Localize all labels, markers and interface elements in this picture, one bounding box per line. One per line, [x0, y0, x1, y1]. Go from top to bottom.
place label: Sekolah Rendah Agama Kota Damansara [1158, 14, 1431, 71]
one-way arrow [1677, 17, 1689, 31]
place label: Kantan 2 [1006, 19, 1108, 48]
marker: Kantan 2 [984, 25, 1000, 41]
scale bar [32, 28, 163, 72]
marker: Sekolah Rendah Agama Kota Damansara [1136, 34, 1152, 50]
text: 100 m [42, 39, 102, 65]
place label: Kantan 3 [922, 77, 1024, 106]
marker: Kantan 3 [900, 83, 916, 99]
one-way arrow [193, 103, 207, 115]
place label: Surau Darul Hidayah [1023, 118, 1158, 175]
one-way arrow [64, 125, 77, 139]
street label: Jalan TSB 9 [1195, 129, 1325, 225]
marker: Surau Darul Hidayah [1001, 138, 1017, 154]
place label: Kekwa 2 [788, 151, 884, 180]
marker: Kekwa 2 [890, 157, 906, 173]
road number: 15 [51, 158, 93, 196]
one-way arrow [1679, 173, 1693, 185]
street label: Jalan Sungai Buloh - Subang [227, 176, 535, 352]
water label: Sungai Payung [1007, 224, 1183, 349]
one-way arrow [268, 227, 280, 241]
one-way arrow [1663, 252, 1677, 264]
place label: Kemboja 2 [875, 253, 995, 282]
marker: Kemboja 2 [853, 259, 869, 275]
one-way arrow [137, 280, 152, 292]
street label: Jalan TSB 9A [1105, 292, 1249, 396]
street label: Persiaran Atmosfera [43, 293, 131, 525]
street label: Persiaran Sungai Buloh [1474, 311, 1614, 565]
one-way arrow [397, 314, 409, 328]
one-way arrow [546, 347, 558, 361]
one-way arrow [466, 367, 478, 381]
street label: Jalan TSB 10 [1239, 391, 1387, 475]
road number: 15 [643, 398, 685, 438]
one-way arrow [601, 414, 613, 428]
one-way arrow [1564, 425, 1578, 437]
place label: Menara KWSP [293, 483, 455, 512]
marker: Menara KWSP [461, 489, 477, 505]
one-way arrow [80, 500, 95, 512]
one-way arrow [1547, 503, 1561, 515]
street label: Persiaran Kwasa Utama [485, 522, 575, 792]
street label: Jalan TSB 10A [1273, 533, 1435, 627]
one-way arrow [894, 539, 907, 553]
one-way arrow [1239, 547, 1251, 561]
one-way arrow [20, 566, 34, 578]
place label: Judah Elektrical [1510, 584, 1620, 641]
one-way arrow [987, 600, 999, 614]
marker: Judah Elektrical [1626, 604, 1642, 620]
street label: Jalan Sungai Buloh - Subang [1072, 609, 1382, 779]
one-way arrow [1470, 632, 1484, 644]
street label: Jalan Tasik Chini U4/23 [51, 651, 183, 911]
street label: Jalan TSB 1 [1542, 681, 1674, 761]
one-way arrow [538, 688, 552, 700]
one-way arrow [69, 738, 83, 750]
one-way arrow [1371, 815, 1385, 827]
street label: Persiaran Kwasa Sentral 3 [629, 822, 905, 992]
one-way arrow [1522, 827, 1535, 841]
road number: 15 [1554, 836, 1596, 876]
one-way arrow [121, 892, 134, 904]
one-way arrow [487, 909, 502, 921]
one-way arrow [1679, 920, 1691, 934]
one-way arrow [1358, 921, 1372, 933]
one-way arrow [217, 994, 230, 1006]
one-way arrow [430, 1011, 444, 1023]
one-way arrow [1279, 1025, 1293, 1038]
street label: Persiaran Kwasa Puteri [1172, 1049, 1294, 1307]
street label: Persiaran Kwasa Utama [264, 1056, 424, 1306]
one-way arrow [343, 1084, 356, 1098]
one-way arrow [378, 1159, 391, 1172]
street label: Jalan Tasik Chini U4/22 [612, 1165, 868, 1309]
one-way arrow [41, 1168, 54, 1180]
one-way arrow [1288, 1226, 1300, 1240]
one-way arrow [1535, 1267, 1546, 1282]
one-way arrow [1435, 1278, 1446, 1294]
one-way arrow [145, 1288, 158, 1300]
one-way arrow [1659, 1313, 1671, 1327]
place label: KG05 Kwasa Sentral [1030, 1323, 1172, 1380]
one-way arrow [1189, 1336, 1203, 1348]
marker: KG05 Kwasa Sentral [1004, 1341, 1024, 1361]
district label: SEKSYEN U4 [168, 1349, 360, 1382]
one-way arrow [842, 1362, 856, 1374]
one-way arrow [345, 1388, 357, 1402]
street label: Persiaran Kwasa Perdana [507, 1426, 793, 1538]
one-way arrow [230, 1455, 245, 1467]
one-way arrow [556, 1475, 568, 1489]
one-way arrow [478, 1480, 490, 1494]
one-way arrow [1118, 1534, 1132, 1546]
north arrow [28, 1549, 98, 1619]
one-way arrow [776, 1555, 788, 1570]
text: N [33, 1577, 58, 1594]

───

■ PROBLEM DESCRIPTION:
Look through the data above. Each line containing the word "Kemboja" needs to be copied.

■ RESPONSE TO THE TASK:
place label: Kemboja 2 [875, 253, 995, 282]
marker: Kemboja 2 [853, 259, 869, 275]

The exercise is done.